YOUR OBJECTIVE — A word-for-word repetition of all the entries is required.

Dataset records —
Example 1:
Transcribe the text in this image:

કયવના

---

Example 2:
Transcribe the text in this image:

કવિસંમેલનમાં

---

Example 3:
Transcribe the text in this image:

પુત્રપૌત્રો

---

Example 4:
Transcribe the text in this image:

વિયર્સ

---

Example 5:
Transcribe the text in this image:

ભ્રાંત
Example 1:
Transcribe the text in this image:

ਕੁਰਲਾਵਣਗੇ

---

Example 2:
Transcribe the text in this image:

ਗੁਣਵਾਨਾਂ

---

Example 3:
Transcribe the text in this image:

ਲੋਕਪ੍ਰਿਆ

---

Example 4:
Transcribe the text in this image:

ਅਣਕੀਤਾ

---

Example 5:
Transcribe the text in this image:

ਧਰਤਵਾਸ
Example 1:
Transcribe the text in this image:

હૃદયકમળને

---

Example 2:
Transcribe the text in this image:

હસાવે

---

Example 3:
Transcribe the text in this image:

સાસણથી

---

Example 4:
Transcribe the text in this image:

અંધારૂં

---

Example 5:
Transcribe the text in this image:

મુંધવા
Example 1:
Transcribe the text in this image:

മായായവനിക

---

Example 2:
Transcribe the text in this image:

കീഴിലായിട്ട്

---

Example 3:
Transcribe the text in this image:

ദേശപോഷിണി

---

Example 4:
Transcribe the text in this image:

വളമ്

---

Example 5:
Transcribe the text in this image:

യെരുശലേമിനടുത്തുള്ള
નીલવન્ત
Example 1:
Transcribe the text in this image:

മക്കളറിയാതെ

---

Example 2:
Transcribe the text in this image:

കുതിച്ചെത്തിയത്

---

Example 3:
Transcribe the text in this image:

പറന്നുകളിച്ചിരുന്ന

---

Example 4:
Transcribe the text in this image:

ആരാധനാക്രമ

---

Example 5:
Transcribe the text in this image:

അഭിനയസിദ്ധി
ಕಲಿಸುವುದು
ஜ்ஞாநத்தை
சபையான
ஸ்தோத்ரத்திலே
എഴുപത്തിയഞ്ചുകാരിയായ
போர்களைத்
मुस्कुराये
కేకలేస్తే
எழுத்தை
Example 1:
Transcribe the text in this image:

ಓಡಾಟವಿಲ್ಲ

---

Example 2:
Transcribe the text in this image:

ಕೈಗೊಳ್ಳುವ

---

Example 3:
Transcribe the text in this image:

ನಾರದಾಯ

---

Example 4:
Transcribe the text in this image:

ANSWER SECTION —
Example 1:
Transcribe the text in this image:

કયવના

---

Example 2:
Transcribe the text in this image:

કવિસંમેલનમાં

---

Example 3:
Transcribe the text in this image:

પુત્રપૌત્રો

---

Example 4:
Transcribe the text in this image:

વિયર્સ

---

Example 5:
Transcribe the text in this image:

ભ્રાંત
Example 1:
Transcribe the text in this image:

ਕੁਰਲਾਵਣਗੇ

---

Example 2:
Transcribe the text in this image:

ਗੁਣਵਾਨਾਂ

---

Example 3:
Transcribe the text in this image:

ਲੋਕਪ੍ਰਿਆ

---

Example 4:
Transcribe the text in this image:

ਅਣਕੀਤਾ

---

Example 5:
Transcribe the text in this image:

ਧਰਤਵਾਸ
Example 1:
Transcribe the text in this image:

હૃદયકમળને

---

Example 2:
Transcribe the text in this image:

હસાવે

---

Example 3:
Transcribe the text in this image:

સાસણથી

---

Example 4:
Transcribe the text in this image:

અંધારૂં

---

Example 5:
Transcribe the text in this image:

મુંધવા
Example 1:
Transcribe the text in this image:

മായായവനിക

---

Example 2:
Transcribe the text in this image:

കീഴിലായിട്ട്

---

Example 3:
Transcribe the text in this image:

ദേശപോഷിണി

---

Example 4:
Transcribe the text in this image:

വളമ്

---

Example 5:
Transcribe the text in this image:

യെരുശലേമിനടുത്തുള്ള
નીલવન્ત
Example 1:
Transcribe the text in this image:

മക്കളറിയാതെ

---

Example 2:
Transcribe the text in this image:

കുതിച്ചെത്തിയത്

---

Example 3:
Transcribe the text in this image:

പറന്നുകളിച്ചിരുന്ന

---

Example 4:
Transcribe the text in this image:

ആരാധനാക്രമ

---

Example 5:
Transcribe the text in this image:

അഭിനയസിദ്ധി
ಕಲಿಸುವುದು
ஜ்ஞாநத்தை
சபையான
ஸ்தோத்ரத்திலே
എഴുപത്തിയഞ്ചുകാരിയായ
போர்களைத்
मुस्कुराये
కేకలేస్తే
எழுத்தை
Example 1:
Transcribe the text in this image:

ಓಡಾಟವಿಲ್ಲ

---

Example 2:
Transcribe the text in this image:

ಕೈಗೊಳ್ಳುವ

---

Example 3:
Transcribe the text in this image:

ನಾರದಾಯ

---

Example 4:
Transcribe the text in this image:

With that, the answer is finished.